Artificial Intelligence is making significant strides in the field of biopharmaceuticals, particularly with the advancements seen in Google DeepMind's deep learning model, which predicts complex protein structures--key components in virtually every biological process.
As AI continues to generate an increasing number of potential drug candidates, a new challenge has emerged: effectively characterizing these candidates for testing and eventual production. Addressing this challenge is the mission of 10x Science, a startup founded in December 2025 that recently secured $4.8 million in seed funding, led by Initialized Capital, with contributions from Y Combinator, Civilization Ventures, and Founder Factor.
The founding team, which includes experienced biochemists David Roberts and Andrew Reiter, alongside AI expert Vishnu Tejas, aims to streamline the drug development process. "While biopharma utilizes various predictive tools to identify drug candidates, all of them must undergo thorough characterization," Roberts explained. "Measurement is essential at every stage."
Understanding protein structures is crucial for developing biologic drugs, which are designed to target specific diseases. A prime example is Keytruda, a drug by Merck that enhances the immune system's ability to combat cancer.
The trio of founders previously collaborated in the Stanford lab of Nobel laureate Dr. Carolyn Bertozzi, where they explored cancer cell interactions and encountered frustrations due to the complexities of molecular understanding.
10x Science employs a sophisticated method known as mass spectrometry to assess molecular structures. This technique, while accurate, generates intricate data that requires expert analysis, often consuming considerable time.
10x's platform integrates deterministic algorithms with AI agents capable of interpreting spectrometry data. This innovation aims to provide a traceable analysis process, essential for regulatory compliance in drug development.

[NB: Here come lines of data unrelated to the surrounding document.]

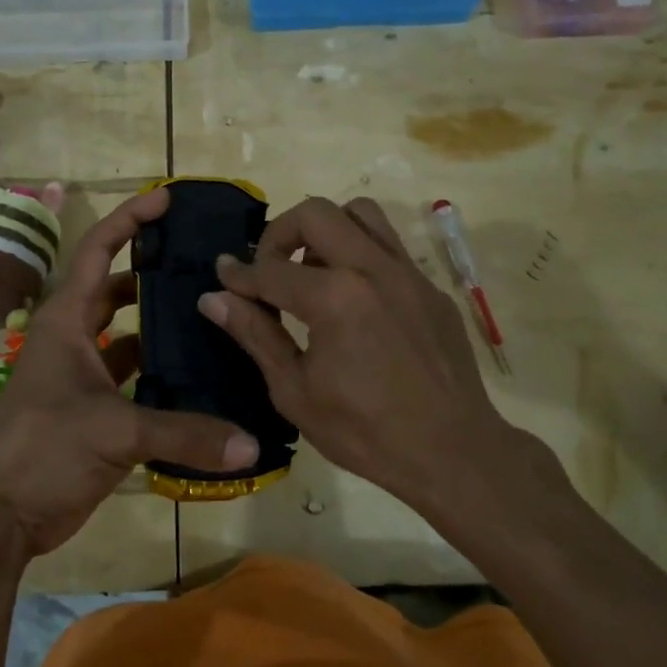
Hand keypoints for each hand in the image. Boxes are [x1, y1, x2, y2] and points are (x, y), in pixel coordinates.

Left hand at [0, 187, 259, 555]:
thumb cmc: (41, 448)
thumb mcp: (113, 431)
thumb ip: (183, 434)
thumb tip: (250, 443)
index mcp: (66, 320)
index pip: (99, 250)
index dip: (130, 219)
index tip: (167, 199)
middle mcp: (73, 339)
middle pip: (117, 290)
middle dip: (155, 272)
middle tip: (204, 264)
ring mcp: (82, 376)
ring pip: (127, 336)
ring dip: (160, 327)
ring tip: (211, 316)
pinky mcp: (92, 411)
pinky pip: (132, 380)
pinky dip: (159, 376)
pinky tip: (198, 378)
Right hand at [198, 196, 559, 520]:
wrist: (454, 452)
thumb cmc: (365, 432)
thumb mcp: (295, 391)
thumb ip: (255, 335)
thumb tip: (213, 298)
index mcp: (334, 298)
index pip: (270, 269)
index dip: (238, 273)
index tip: (223, 274)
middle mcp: (372, 269)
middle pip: (315, 213)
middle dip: (279, 234)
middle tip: (270, 269)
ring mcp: (408, 273)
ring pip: (360, 213)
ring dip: (326, 230)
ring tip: (313, 271)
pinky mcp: (430, 287)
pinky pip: (389, 247)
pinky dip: (360, 255)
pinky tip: (355, 300)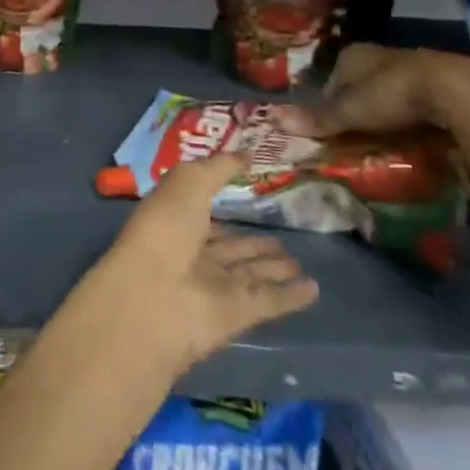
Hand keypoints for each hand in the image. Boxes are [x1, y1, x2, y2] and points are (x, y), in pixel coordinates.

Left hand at [86, 155, 318, 375]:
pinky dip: (290, 297)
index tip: (249, 195)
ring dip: (273, 268)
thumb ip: (219, 167)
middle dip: (253, 243)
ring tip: (298, 261)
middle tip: (284, 238)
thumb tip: (247, 154)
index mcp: (175, 220)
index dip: (222, 203)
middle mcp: (193, 254)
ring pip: (250, 274)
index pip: (202, 211)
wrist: (155, 297)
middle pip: (229, 248)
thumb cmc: (165, 228)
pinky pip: (268, 302)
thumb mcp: (189, 181)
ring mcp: (213, 287)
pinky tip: (314, 290)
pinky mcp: (235, 316)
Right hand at [266, 43, 469, 136]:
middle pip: (361, 82)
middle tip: (355, 133)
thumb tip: (274, 120)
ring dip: (386, 111)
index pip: (333, 76)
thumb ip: (318, 119)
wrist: (454, 91)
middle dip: (358, 105)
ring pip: (389, 90)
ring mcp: (411, 66)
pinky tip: (413, 132)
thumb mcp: (350, 111)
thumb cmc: (391, 94)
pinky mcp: (438, 81)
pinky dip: (411, 115)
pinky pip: (415, 99)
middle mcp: (381, 55)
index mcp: (354, 55)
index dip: (329, 99)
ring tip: (383, 138)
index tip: (330, 124)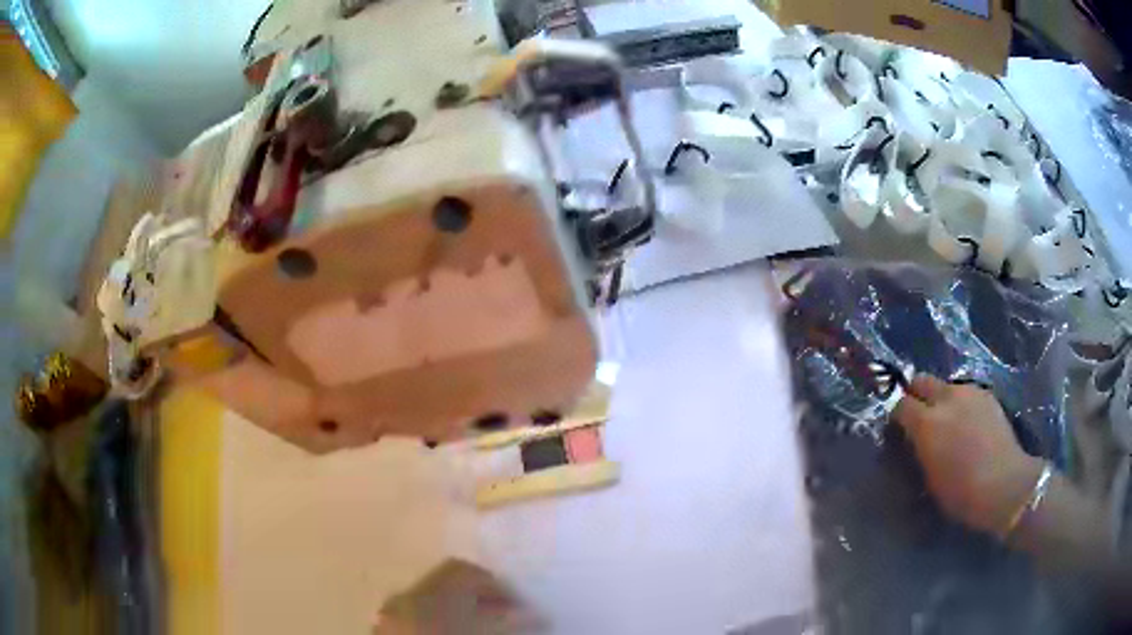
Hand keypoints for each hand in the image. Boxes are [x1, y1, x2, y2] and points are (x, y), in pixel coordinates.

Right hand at [893, 376, 1043, 536]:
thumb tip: (913, 438)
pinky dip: (961, 404)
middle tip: (919, 417)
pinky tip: (968, 425)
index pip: (900, 404)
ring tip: (948, 423)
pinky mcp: (987, 394)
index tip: (899, 429)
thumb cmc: (961, 493)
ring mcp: (969, 392)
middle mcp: (946, 399)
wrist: (1005, 483)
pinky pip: (966, 392)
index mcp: (926, 423)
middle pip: (921, 380)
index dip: (897, 415)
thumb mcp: (929, 477)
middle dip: (916, 394)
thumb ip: (919, 449)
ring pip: (945, 385)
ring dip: (941, 400)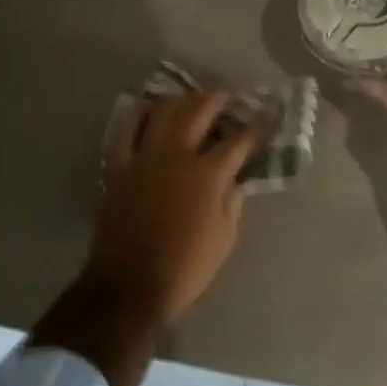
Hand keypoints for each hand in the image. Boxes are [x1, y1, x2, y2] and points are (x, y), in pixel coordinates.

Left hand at [86, 90, 267, 330]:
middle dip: (218, 99)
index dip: (256, 126)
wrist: (127, 288)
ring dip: (182, 100)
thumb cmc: (185, 268)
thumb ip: (233, 202)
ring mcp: (144, 157)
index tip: (267, 115)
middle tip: (228, 97)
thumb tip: (236, 179)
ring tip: (192, 101)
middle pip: (200, 110)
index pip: (239, 140)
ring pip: (164, 111)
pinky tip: (150, 112)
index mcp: (208, 174)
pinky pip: (127, 130)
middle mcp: (177, 155)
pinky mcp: (119, 166)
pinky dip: (140, 115)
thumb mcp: (224, 239)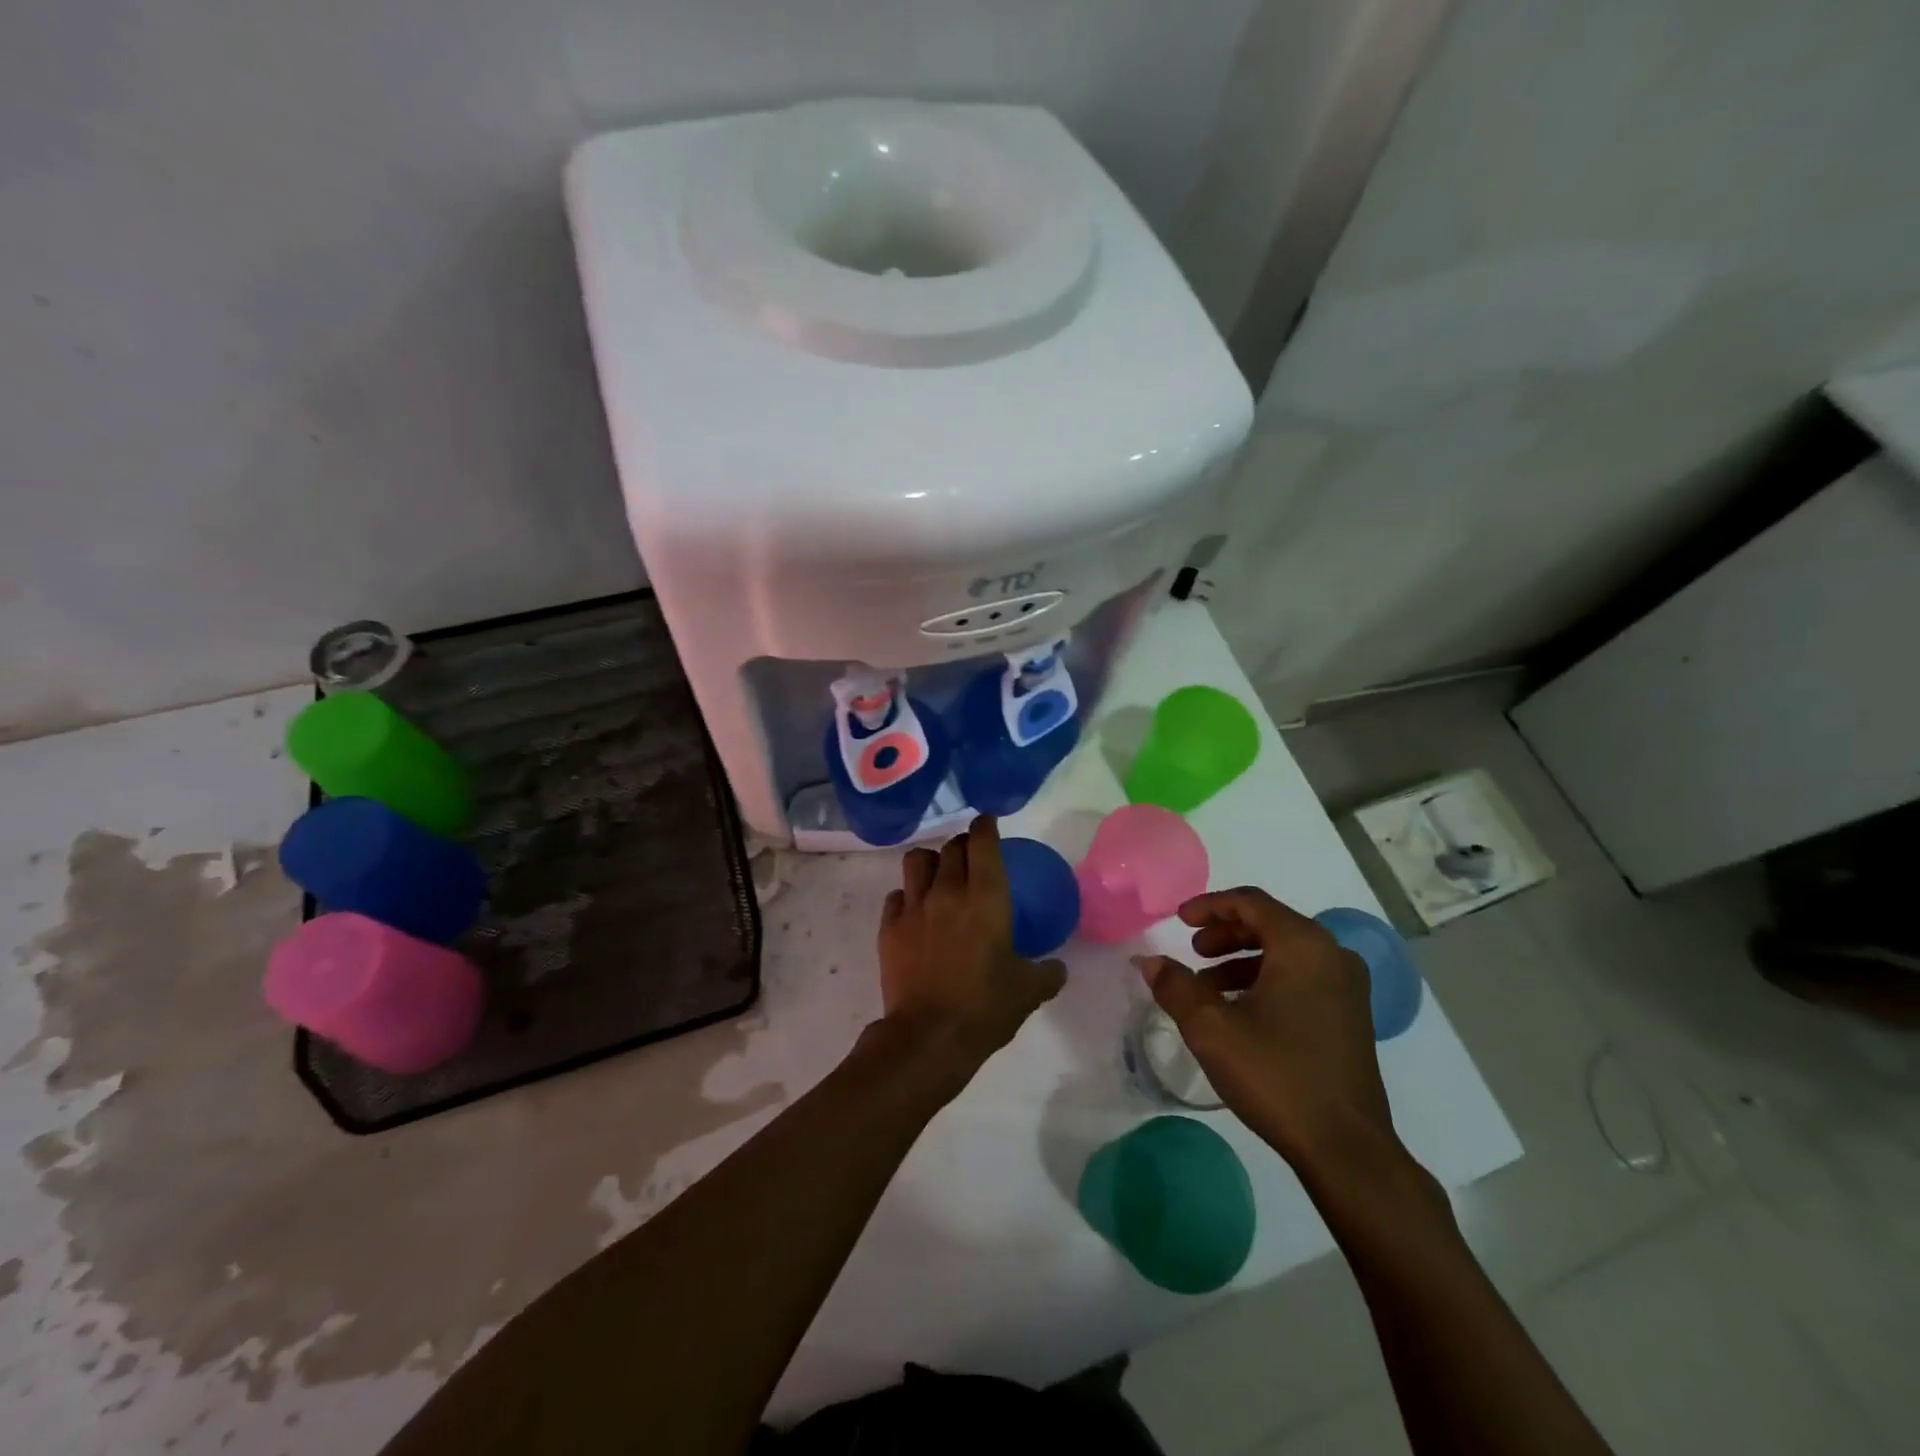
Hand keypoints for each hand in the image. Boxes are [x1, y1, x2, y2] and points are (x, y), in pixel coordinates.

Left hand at [878, 815, 1065, 1078]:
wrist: (928, 1037)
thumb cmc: (984, 1007)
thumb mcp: (1028, 991)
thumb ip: (1047, 973)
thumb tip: (1058, 968)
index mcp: (986, 897)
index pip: (982, 842)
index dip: (985, 826)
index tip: (987, 822)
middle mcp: (947, 891)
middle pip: (950, 847)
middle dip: (962, 846)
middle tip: (970, 857)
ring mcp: (914, 907)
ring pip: (917, 860)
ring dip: (930, 861)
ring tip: (938, 876)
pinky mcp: (889, 927)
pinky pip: (896, 895)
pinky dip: (907, 896)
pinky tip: (915, 911)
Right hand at [1136, 888, 1397, 1177]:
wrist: (1345, 1148)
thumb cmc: (1276, 1075)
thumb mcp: (1211, 1027)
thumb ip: (1175, 985)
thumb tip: (1147, 960)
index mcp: (1303, 946)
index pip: (1250, 903)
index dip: (1209, 905)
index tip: (1178, 920)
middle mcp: (1332, 955)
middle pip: (1270, 924)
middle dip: (1225, 933)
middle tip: (1193, 951)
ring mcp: (1347, 987)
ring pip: (1286, 952)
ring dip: (1242, 959)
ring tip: (1207, 987)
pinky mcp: (1351, 1016)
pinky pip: (1302, 977)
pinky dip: (1266, 979)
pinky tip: (1240, 1011)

Matthew Crawford, a scientist at Rilas Technologies, has been utilizing the 10x Science platform and reports significant improvements in efficiency. He noted that the AI's ability to autonomously gather relevant data and adapt to different molecular evaluations sets it apart from other tools he has used.
"For instance, when I tested a specific protein, the platform accurately identified it based on the file name and searched online databases for its sequence, eliminating the need for manual input," Crawford shared.
10x Science is also collaborating with several major pharmaceutical companies and academic institutions. The founders plan to use the seed funding to expand their team and refine their model, aiming to redefine molecular intelligence by integrating protein structures with cellular data.
As the founders envision, the platform could transform the drug development landscape, providing a valuable resource for researchers who may lack the time or expertise to navigate complex molecular techniques.
In essence, 10x Science represents a promising advancement in biopharma, potentially reshaping how drug candidates are identified and characterized, thus paving the way for more efficient and effective therapeutic solutions in the future.